Le Journal du Dimanche
"Quand tout est déjà arrivé, du délicieux et subtil Britannique Julian Barnes, est composé de trois textes. Le premier est plaisant, le deuxième amusant, le troisième poignant. Sauter les deux premiers pour arriver à celui qui nous brise le coeur ne serait pas criminel. Regrettable quand même parce que cette qualité d'humour court les rues à Londres, mais pas à Paris.

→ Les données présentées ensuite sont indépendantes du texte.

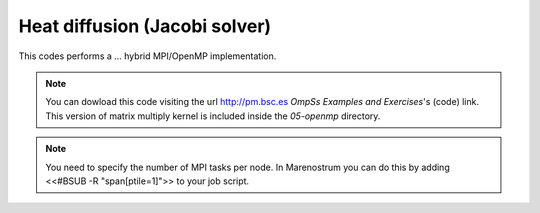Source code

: Heat diffusion (Jacobi solver)
------------------------------

.. highlight:: c

This codes performs a ... hybrid MPI/OpenMP implementation.

.. note::
  You can dowload this code visiting the url http://pm.bsc.es *OmpSs Examples and Exercises*'s
  (code) link. This version of matrix multiply kernel is included inside the  *05-openmp* directory.

.. note::
  You need to specify the number of MPI tasks per node. In Marenostrum you can do this
  by adding <<#BSUB -R "span[ptile=1]">> to your job script.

Dans les deux capitales le temps manque, le temps presse, et si vous n'avez qu'une petite heure à consacrer à Julian Barnes, alors, foncez sur le troisième texte. Sur sa vie, après la mort de sa femme. Triste oui, bien sûr, émouvant. Magnifique."
Bernard Pivot

Marianne
"La Perte des profondeurs est la troisième partie de cet étrange recueil de nouvelles. Un peu moins de cinquante pages pour un texte déchirant. Le cri de douleur d'un homme qui souffre d'avoir perdu son épouse, celle qu'il n'a cessé d'aimer depuis trente ans, et qu'il écrit pour survivre."
Alexis Liebaert

France inter- l'attrape livre
"Julian Barne m'a fait pleurer. Il nous raconte dans ce livre, en se débarassant de sa carapace d'anglais, le chagrin qu'il a au fond de son coeur."
Colombe Schneck

Canal plus- Le Grand Journal
"J'adore Julian Barnes, un auteur élégant et spirituel. Son nouveau livre est littéralement magnifique."
Antoine de Caunes

Les Inrockuptibles
"Aux euphémismes dérisoires et aux conseils lénifiants des vivants, Julian Barnes préfère le secours des mythes antiques et de l'opéra, et découvre un univers de solitude, où les échanges sociaux ont moins de réalité que les rêves nocturnes ou les conversation avec une morte. Mêlant fantaisie aérostatique et chronique d'un deuil impossible, son nouveau recueil touche droit au coeur."
Bruno Juffin

Le Figaro littéraire
"Le texte de Julian Barnes saute à la gorge, frappe par sa simplicité, sa justesse. Un veuf se souvient des dernières fois, se raccroche à des riens. L'homme est peut-être brisé. L'écrivain, lui,  est intact. Grâce à lui, on est désormais prêt à braver le pire."
Eric Neuhoff

La Marseillaise
"Une histoire écrite dans un style saisissant par sa simplicité et contée avec infiniment d'art et d'émotion. Phrases que l'on croirait peintes en médaillons, et dont la clarté rivalise de netteté avec des clichés photographiques."
Anne-Marie Mitchell

Sud-Ouest
"Un recueil en trois parties, la dernière sur le deuil impossible de l'être aimé. Cinquante pages comme arrachées du néant, un précis de deuil à l'usage de personne et pour le grand bénéfice de la littérature."
Olivier Mony

L'express
"Si Dieu n'existait pas, resterait l'homme, capable de s'élever, d'aimer, mais aussi de chuter. C'est autour de ce triptyque profane que l'Anglais Julian Barnes nous livre l'ouvrage le plus délicieux, le plus subtil, et le plus poignat de cette rentrée."
Marianne Payot

Le Nouvel Observateur
"A la plupart des écrivains français, la mort de la bien-aimée aurait inspiré un tombeau, et son cortège d'affligés en noir. Au romancier anglais, elle a inspiré au contraire un vol en ballon tout en légèreté et en grâce, où l'on boit du champagne et déguste du foie gras à la hauteur des nuages, où l'on pleure à chaude larmes en laissant accroire que c'est à cause du vent, d'un insecte ou d'une escarbille. Et c'est ainsi que Barnes est grand."
Jérôme Garcin

Lire
"L'Anglais convoque Nadar et Sarah Bernhardt pour un délicieux périole en ballon. Et il aborde les contrées les plus dramatiques du dernier des voyages, de l'absence et de la perte d'un être cher."